*Activity list*:
**1)** In the weather-prediction excerpt, how many predictions per city is the simulation supposed to run?
**2)** Pick up the weather-prediction excerpt right after its final line and continue it.
··· Page excerpt ···
Now that we have our `Markov` iterator, we can try to predict what the weather will be like in seven days from now.

Given each city's current weather in the dictionary `city_weather` (see below), simulate what the weather will be like in 7 days from now.  Rather than just producing one prediction per city, simulate 100 such predictions per city and store the most commonly occuring prediction.

In your submission, print a dictionary `city_weather_predictions` that has each city as a key and the most commonly predicted weather as the corresponding value.

**Note**: Don't worry if your values don't seem to make intuitive sense.  We made up the weather probabilities.

In [4]:
def predict_weather_in_x_days (markov, x):
    """Returns expected weather in x days by iterating over markov object x
    times.
    """
    if x < 1:
        raise ValueError('x must be >= 1')
    day = 0
    for weather in markov:
        day += 1
        if day == x:
            return weather


def most_common (lst):
    """Returns most common item in list. From stackoverflow.com"""
    return max(set(lst), key=lst.count)


# Init Markov object.
markov = Markov()
data = np.genfromtxt(r'weather.csv', delimiter=',')
markov.load_data(data)

city_weather = {
    'New York':'rainy',
    'Chicago':'snowy',
    'Seattle':'rainy',
    'Boston':'hailing',
    'Miami':'windy',
    'Los Angeles':'cloudy',
    'San Fransisco':'windy'
    }

# Create dict to store simulation results.
··· Records ···
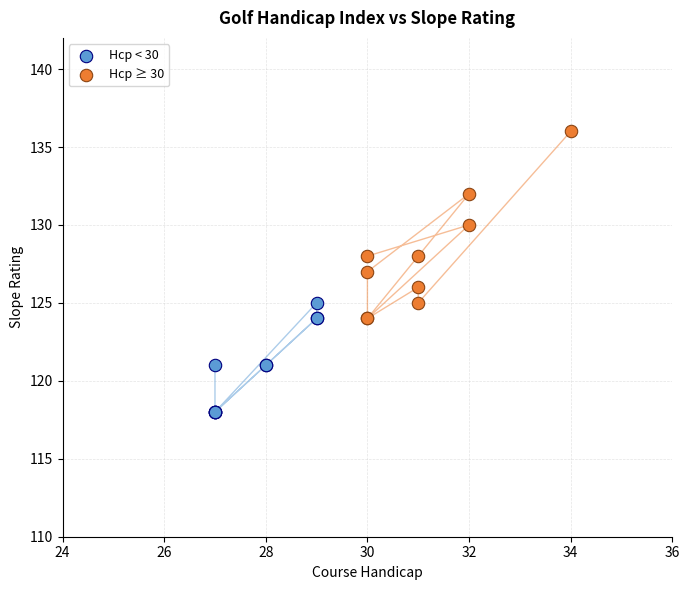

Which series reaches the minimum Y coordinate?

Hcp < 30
···
··· Records ···
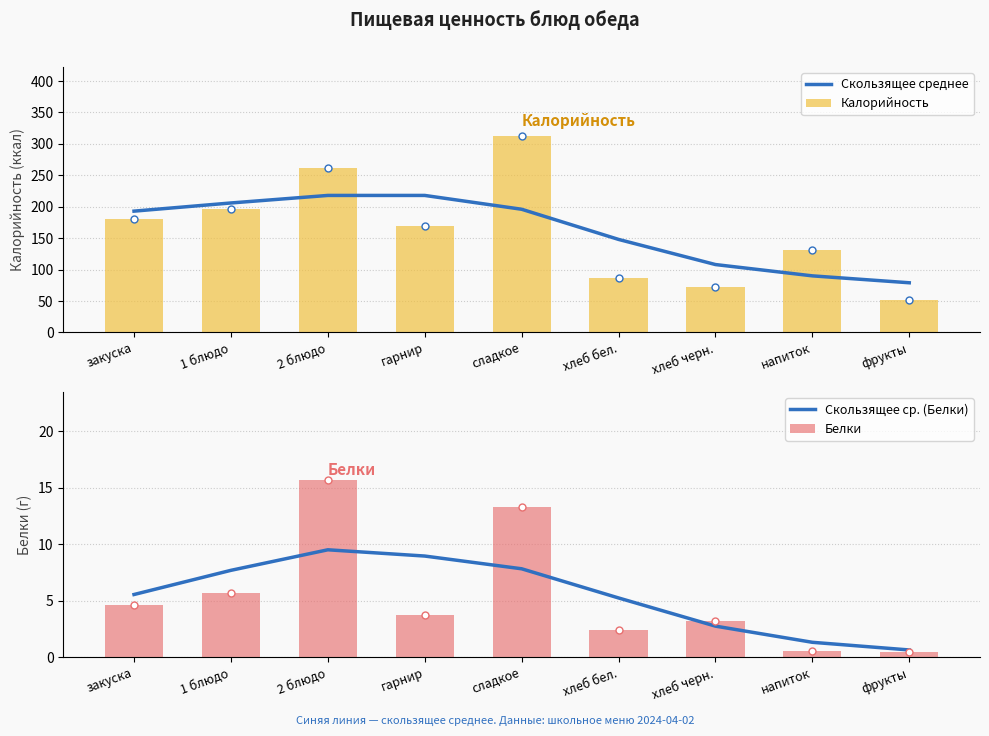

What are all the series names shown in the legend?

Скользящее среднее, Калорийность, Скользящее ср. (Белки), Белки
···
*Your responses*:
**1)** 100 predictions per city.

**2)**
city_weather_sim = {}
for city in city_weather:
    city_weather_sim[city] = []

# Run 100 simulations of forecasting weather in 7 days.
fcst_days = 7
for i in range(100):
    for city, init_weather in city_weather.items():
        markov.current_weather = init_weather
        prediction = predict_weather_in_x_days(markov, fcst_days)
        city_weather_sim[city].append(prediction)

# Create dict to store most common forecast for each city.
city_weather_predictions = {}
for city, simulations in city_weather_sim.items():
    city_weather_predictions[city] = most_common(simulations)

print('Weather predictions:')
print(city_weather_predictions)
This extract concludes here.